Défis et adaptations

Le projet « Appui à la Fondation pour les Aires Protégées et la Biodiversité de Madagascar » fait face à plusieurs défis financiers, institutionnels et stratégiques, auxquels il répond par des mesures d’adaptation spécifiques.

Défis Financiers et Adaptations

  • Volatilité des marchés : Le succès du fonds dépend d’un rendement net annuel de 5 à 6 %. Pour contrer les risques de perte de capital liés aux fluctuations boursières, la Fondation a confié la gestion de son portefeuille à J.P. Morgan Chase, avec une stratégie d’investissement à bas risque. En période de turbulence financière, la part des actions a par exemple été réduite de 40 % à 15 % pour minimiser le risque systémique.
  • Risque de substitution des fonds (Fongibilité) : Le STAP a soulevé le risque que les fonds internationaux ne remplacent simplement les budgets que le gouvernement malgache aurait normalement alloués. L’adaptation suggérée est de lier l’investissement du GEF à un programme de dépenses publiques négocié, garantissant que les ressources nationales restent stables ou augmentent.
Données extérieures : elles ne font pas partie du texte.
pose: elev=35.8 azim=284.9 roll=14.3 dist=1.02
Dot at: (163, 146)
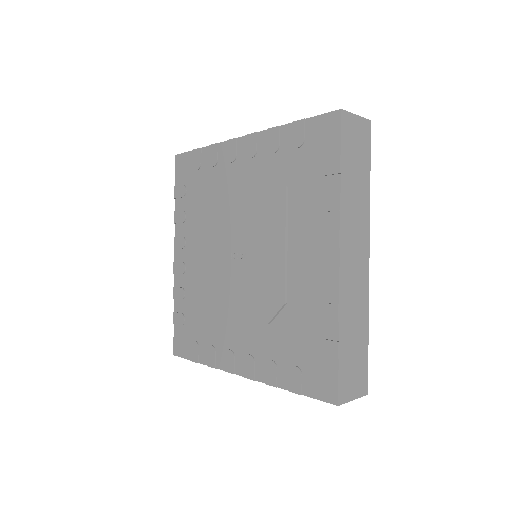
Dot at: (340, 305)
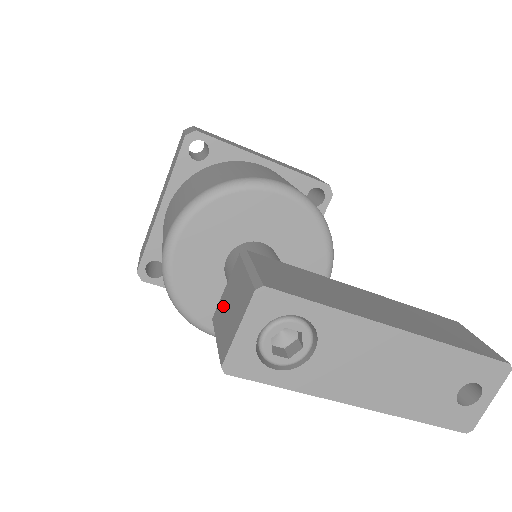
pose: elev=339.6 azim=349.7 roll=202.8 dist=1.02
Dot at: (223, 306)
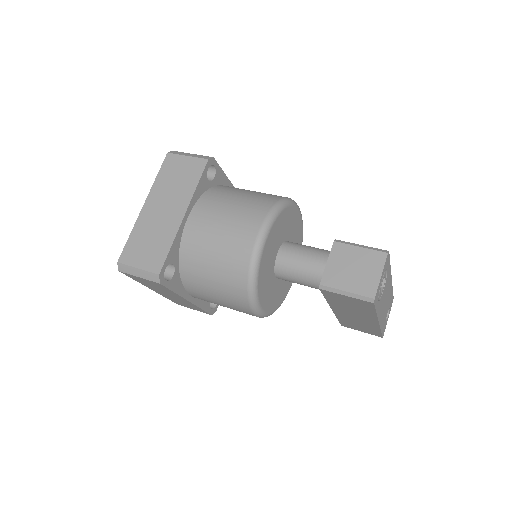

Défis de Gouvernance et de Gestion

  • Capacité des nouveaux gestionnaires : Avec l’extension du réseau, de nouveaux acteurs (ONG locales, communautés) gèrent des sites mais peuvent manquer de capacités techniques et financières. Le projet prévoit un renforcement des capacités et une supervision étroite de la part de la Fondation pour assurer une gestion conforme aux standards.
  • Obsolescence des outils de gestion : Les manuels administratifs et financiers peuvent devenir inadaptés avec le temps. Une activité clé d’adaptation consiste à mettre à jour le manuel administratif, comptable et financier et à finaliser un plan stratégique basé sur des données scientifiques récentes.

Défis Stratégiques liés à la « Vision de Durban »

  • Transition vers une gouvernance multiple : Le passage d’un modèle unique géré par l’ANGAP à un système complexe incluant le secteur privé et les communautés pose des questions sociales et économiques. Pour s’adapter, le projet a été conçu de manière autonome afin de permettre une analyse détaillée des implications sociales et de tester la préparation du pays à ce changement de modèle.
  • Ciblage des financements : Il existe un débat sur l’opportunité de financer uniquement les anciens sites GEF ou l’ensemble du nouveau réseau. Le STAP recommande une adaptation majeure : le financement ne doit pas être lié au passé mais doit être ciblé spatialement et temporellement selon les données scientifiques et les coûts de gestion actuels.